Add note about pass insert error and `trust-key` usage

When using a previously provisioned YubiKey on a new computer, I was met with an "Unusable public key" error when trying to insert a new password, despite being able to decrypt pass entries. I tried setting the trust on the key via `gpg --edit-key`, but was then met with "Need secret key to do this." I found that the solution is apparently to use the `trust-key` directive in `~/.gnupg/gpg.conf`, which is not mentioned in the README at the moment.
2021-03-25 11:37:43 -04:00 · 2021-03-25 11:37:43 -04:00 · 47cd085518
parent fc6f9eb80d
commit 47cd085518
1 changed files with 11 additions and 0 deletions
--- a/README.md
+++ b/README.md
@ -2480,6 +2480,17 @@ Admin PIN:   12345678
 - If you receive the error, `Please insert the card with serial number: *` see [using of multiple keys](#using-multiple-keys).
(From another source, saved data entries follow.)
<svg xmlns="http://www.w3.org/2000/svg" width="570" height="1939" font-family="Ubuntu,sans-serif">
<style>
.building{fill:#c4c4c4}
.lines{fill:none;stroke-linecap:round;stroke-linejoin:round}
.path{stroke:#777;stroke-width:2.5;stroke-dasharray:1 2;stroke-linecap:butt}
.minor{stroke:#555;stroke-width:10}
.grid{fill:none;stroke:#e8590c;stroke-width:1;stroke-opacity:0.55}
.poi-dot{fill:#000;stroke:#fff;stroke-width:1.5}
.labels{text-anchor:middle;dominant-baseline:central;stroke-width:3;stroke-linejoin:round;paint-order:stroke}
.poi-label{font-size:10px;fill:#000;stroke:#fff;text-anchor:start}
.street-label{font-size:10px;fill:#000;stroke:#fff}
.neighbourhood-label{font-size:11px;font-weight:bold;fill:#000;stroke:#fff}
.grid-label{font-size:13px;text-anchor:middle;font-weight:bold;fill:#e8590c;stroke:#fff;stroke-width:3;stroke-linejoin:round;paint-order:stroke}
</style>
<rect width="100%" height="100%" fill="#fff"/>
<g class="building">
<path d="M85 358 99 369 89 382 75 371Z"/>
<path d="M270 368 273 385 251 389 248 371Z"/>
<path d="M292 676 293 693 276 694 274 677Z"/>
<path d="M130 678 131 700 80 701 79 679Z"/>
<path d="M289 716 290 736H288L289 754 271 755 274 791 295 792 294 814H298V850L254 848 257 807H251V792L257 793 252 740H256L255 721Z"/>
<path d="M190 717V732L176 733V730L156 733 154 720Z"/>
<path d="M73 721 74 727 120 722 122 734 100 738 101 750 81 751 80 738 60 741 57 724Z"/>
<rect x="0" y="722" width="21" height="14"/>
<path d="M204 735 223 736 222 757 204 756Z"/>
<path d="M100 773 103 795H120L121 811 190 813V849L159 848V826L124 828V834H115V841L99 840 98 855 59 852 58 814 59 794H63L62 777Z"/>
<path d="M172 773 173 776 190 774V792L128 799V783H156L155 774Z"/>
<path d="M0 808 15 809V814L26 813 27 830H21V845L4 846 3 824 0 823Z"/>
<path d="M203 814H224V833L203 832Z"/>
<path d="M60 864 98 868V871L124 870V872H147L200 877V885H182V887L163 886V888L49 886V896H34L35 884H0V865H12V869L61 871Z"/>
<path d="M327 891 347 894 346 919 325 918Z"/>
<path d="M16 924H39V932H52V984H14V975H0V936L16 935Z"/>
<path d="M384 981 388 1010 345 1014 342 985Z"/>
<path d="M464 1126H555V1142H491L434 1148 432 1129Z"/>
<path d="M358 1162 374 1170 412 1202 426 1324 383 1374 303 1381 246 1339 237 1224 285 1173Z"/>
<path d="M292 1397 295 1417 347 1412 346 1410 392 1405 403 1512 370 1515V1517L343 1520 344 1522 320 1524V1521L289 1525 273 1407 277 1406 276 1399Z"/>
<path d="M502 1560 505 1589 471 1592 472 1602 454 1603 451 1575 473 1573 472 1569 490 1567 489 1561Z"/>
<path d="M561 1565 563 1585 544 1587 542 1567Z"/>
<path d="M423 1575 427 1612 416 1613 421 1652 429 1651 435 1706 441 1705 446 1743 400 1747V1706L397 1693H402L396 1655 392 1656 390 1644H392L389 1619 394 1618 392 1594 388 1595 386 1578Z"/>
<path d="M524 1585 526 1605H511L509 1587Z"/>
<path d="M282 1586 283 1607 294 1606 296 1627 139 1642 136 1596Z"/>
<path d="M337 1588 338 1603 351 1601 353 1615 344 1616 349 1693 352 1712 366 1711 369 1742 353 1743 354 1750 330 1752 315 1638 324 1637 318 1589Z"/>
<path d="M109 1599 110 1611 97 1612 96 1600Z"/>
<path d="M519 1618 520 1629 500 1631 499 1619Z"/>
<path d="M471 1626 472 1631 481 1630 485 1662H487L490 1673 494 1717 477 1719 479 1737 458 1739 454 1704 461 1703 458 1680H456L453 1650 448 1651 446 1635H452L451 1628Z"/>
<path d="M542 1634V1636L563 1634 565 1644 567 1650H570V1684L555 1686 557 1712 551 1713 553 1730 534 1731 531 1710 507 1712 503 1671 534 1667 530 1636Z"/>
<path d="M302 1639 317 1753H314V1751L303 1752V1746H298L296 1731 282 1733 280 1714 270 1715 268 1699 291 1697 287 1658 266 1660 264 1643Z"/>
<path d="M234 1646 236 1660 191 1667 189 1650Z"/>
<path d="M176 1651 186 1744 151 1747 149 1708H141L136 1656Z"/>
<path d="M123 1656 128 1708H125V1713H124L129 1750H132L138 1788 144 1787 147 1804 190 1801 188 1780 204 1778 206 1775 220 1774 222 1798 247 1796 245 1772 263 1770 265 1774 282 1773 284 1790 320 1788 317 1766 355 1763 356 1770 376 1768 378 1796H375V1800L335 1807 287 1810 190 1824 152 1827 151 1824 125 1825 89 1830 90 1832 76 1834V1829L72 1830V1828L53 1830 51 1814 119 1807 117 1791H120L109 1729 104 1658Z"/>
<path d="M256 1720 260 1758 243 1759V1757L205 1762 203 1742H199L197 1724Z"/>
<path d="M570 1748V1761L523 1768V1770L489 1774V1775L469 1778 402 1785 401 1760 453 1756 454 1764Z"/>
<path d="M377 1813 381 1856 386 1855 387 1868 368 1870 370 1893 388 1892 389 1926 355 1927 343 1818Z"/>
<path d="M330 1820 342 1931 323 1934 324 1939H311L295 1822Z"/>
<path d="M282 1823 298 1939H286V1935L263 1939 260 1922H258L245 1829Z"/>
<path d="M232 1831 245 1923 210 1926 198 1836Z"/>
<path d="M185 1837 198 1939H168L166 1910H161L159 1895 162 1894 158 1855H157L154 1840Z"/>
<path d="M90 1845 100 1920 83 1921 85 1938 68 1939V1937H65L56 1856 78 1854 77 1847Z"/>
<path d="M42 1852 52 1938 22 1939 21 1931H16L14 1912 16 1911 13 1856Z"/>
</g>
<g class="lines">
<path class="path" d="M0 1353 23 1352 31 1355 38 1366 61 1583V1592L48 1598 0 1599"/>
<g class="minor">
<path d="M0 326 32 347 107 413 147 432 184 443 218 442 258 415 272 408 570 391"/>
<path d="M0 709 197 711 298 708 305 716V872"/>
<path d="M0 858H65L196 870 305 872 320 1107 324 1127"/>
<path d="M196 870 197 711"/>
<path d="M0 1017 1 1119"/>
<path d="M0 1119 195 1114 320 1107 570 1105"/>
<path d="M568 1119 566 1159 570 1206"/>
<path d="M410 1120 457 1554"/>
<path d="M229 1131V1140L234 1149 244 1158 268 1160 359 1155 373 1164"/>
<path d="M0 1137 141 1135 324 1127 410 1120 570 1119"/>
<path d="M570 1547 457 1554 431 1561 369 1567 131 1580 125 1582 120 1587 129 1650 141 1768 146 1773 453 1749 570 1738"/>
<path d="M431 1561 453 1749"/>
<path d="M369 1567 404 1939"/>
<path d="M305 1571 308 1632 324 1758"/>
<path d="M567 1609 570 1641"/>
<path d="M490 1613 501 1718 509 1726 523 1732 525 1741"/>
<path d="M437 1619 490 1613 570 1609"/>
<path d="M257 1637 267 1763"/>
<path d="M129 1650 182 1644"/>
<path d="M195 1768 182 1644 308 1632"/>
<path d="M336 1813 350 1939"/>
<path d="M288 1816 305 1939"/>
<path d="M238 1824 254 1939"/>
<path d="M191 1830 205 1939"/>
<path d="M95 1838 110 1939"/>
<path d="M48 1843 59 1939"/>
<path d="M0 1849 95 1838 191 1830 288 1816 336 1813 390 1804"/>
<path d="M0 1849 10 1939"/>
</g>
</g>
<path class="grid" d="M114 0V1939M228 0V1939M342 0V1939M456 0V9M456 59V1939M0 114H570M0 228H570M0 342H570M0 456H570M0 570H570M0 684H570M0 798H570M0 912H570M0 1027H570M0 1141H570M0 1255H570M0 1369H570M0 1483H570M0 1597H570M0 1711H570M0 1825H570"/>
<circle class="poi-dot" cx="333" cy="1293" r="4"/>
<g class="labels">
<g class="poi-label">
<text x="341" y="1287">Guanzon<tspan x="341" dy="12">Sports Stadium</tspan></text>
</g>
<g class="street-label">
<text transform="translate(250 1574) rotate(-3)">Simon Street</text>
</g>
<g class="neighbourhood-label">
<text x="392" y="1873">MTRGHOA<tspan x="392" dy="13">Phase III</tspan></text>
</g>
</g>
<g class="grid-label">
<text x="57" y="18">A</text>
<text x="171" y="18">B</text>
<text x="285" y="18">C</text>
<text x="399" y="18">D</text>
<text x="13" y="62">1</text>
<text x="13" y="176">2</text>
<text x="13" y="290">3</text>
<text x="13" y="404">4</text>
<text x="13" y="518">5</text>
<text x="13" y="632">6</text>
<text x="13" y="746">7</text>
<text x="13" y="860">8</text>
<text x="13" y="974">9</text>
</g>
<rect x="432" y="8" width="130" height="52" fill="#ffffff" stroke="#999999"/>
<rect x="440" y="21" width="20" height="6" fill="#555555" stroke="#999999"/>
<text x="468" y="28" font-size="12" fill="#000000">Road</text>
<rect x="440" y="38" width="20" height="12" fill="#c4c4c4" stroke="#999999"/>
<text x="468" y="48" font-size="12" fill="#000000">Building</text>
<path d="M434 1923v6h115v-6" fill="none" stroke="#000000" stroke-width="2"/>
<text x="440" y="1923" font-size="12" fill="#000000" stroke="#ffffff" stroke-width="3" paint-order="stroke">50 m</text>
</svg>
 - If you receive the error, `There is no assurance this key belongs to the named user` or `encryption failed: Unusable public key` use `gpg --edit-key` to set `trust` to `5 = I trust ultimately`.
+  - If, when you try the above `--edit-key` command, you get the error 
+    `Need the secret key to do this.`, you can manually specify trust for the key in
+    `~/.gnupg/gpg.conf` by using the `trust-key [your key ID]` directive.
+
+- If, when using a previously provisioned YubiKey on a new computer with `pass`, you see the
+  following error on `pass insert`:
+    ```
+    gpg: 0x0000000000000000: There is no assurance this key belongs to the named user
+    gpg: [stdin]: encryption failed: Unusable public key
+    ```
+    you need to adjust the trust associated with the key. See the above bullet.

 - If you receive the error, `gpg: 0x0000000000000000: skipped: Unusable public key` or `encryption failed: Unusable public key` the sub-key may be expired and can no longer be used to encrypt nor sign messages. It can still be used to decrypt and authenticate, however.